ちなみに、同様の理由から、仮にJR四国が経営難に陥ったとしても(既にそれに近い状態にはなっているような気もしますが)、隣接するJR西日本(言うまでもなく、こちらも日本有数の大企業)が、JR四国を吸収合併するような事は無いだろうと思います。
【反論】むしろ一度潰して出直したほうがよい?
「JR北海道は一度潰れたほうがいい」といった類いの意見について私が思う事を一言で言うと、「は?潰してどうするの?それで誰か得する人いるの?」に尽きます。
JR北海道を潰したら、その翌日から、JR北海道の路線だった区間での営業を、どこか別の会社が引き継いでくれるという事なのでしょうか?
その場合、中小の鉄道事業者では、国内の鉄道としては有数の規模を誇るJR北海道の全線区や全車両はとても維持出来ないので、大手の鉄道事業者の参入を期待する事になりますが、近鉄とか阪急とか、あるいは名鉄とか、もしくは東武、西武、京急、京成などの大手私鉄が、北海道の鉄道事業に参入してくれるなんて夢みたいな出来事、誰がどう考えたって100%あるわけないです。
そもそも、私鉄の参入が期待出来る程北海道に鉄道の需要があるのなら、JR北海道はここまでの経営危機には陥っていないです。
それとも、「JR北海道は潰れたほうがいい」という意見は、既存の私鉄が北海道に参入する事を期待するのはなく、JR北海道を潰した上で、その後継会社となる新たな鉄道会社を北海道に立ち上げるべきだ、という意味なのでしょうか。
仮にそうであったとしても、やはりこの意見は無意味です。なぜなら、組織の名前や体裁を変えたとしても、結局“中の人”は今までとほぼ変わらない事になるからです。形として、経営者の一部が入れ替わったとしても、実際に営業に従事する人を誰にするかについては、検討の余地無く、JR北海道の現在の社員達に決まっているからです。
実際、国鉄がJRへと衣替えした時も、全員が入れ替わったわけではなく、当時の役員・社員達の大半は、国鉄からそのまま引き継がれた人達でした。それが最も効率的で現実的なのですから、そうなるのは当然です。
しかしそうなると、JR北海道を潰して新たな会社を立ち上げる事(事実上、単に会社の看板を付け替えるだけの事)に、一体どれだけのメリットがあるのか、そのためにかかる莫大な費用は、ローカル線区の維持などもっと有効な事に活用すべきではないか、といった声が、当然噴出してくる事になるでしょう。

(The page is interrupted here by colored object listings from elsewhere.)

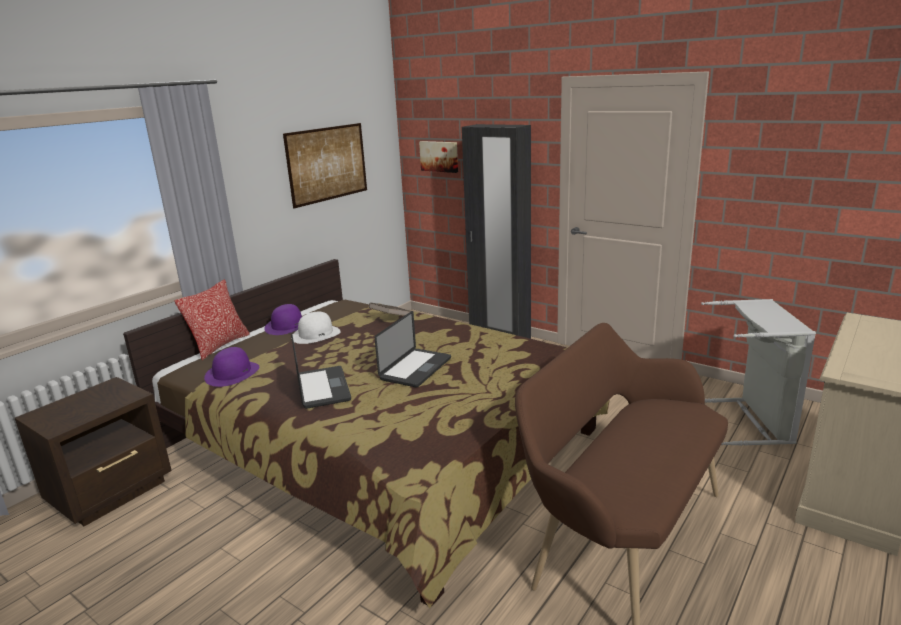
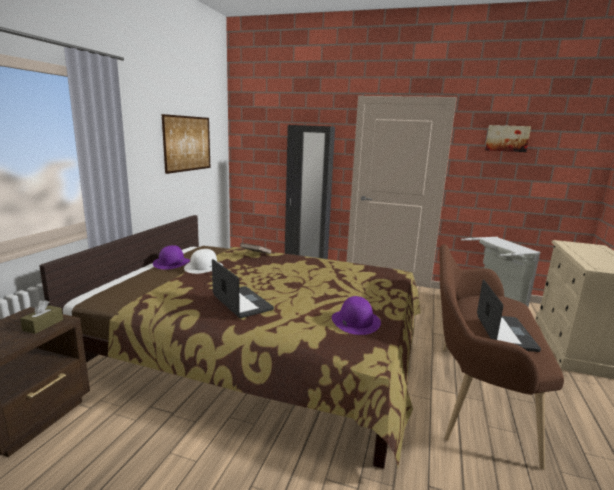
camera: 20 degrees left, 5 degrees down
pillow [175,279,250,360] -> none
purple hat [204,347,259,387] -> purple hat moved to [332,296,381,335]
laptop [375,311,451,387] -> laptop moved to [477,279,541,352]
picture [419,141,458,173] -> picture moved to [485,125,531,152]
none -> brown tissue box [20,300,63,334]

【同意】分割民営化のときから北海道は不利。政策ミスのツケが回ってきただけ!
この意見については、これら一連の意見の中では、私が唯一賛同出来るものです。これはニュースでも報じられましたが、副総理を兼ねる麻生太郎財務相も、昨日の衆議院予算委員会で、JR北海道の経営危機問題について以下のように言っておられました。
『
この話は商売の分かっていない「学校秀才」が考えるとこういう事になるという典型ですよ。国鉄を7分割(・民営化)して「黒字になるのは三つで、他の所はならない」と当時から鉄道関係者は例外なく思っていましたよ。「分割は反対」と。経営の分かっていない人がやるとこういう事になるんだなと思ったが、僕は当時力が無かった。今だったら止められたかもしれないとつくづく思う。JR北海道をどうするという話は、なかなか根本的なところを触らずしてやるのは無理だろう。』
また麻生氏は、JR北海道の赤字を埋めるはずだった経営安定基金の運用益が国の当初見込みを大幅に下回り、国は安全投資などの形で一部を補填している事についても、「
基本的に赤字体質は変わっていない。黒字化しようとメンテナンスで経費を節減すれば安全性が落ちる」と述べて、独立採算を原則とする経営の在り方にまで疑問を呈し、JR北海道の経営再建に国として積極的に関与する必要性も示唆しました。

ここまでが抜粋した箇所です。